Celebrating 50 Years of Antoinette Brown Lectures

In the early 1970s, theological education saw an influx of women students, and Vanderbilt Divinity School was no exception. The Divinity School established a Women’s Task Force, which sponsored the first Antoinette Brown Lecture in 1974 and created the Office of Women’s Concerns. Named for Antoinette Brown, the first woman ordained to the ministry in the US, the Lectures were funded originally by benefactor Sylvia Sanders Kelley of Atlanta, GA, who received her BA from Vanderbilt in 1954. Over the past 50 years, the Office of Women’s Concerns, and later the Dean of the Divinity School, brought to campus theologians, Biblical scholars, church historians, ethicists, church leaders, and civil rights champions to speak on some aspect of religion as it relates to women. Join us for a tour of the lectures, both written and oral, and experience the passion and creativity of the lecturers.

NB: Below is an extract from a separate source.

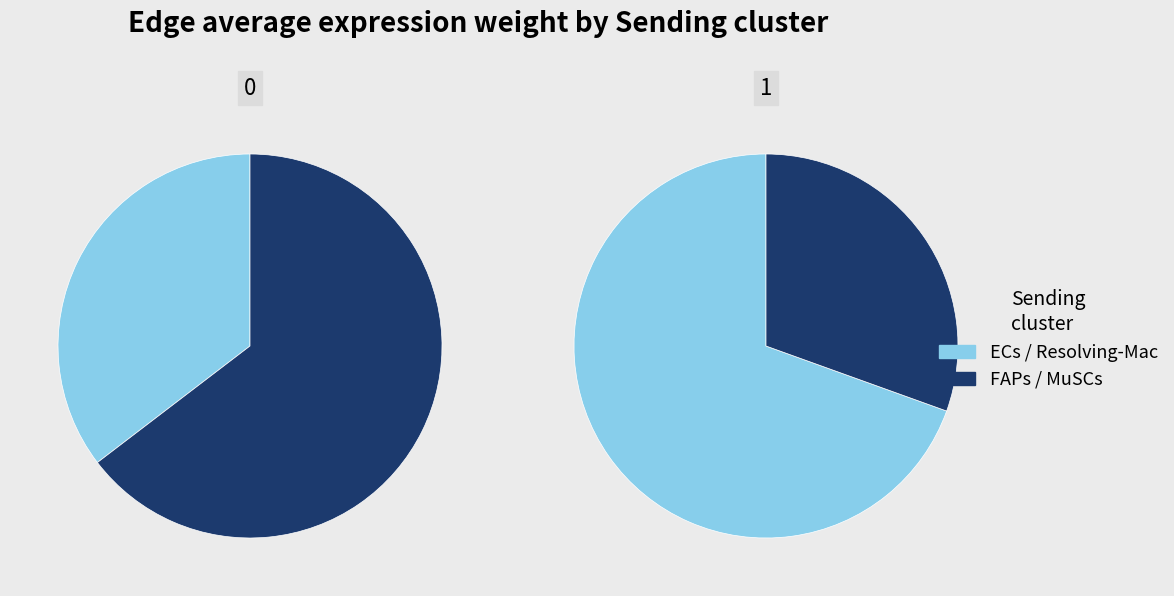

Count the number of slices in the pie.

4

“Women are needed in the pulpit as imperatively and for the same reason they are needed in the world-because they are women. Women have become-or when the ingrained habit of unconscious imitation has been superseded, they will become-indispensable to the religious evolution of the human race.”

“Woman and the Pulpit”
Antoinette Brown Blackwell
The Worlds Parliament of Religions, p. 1150.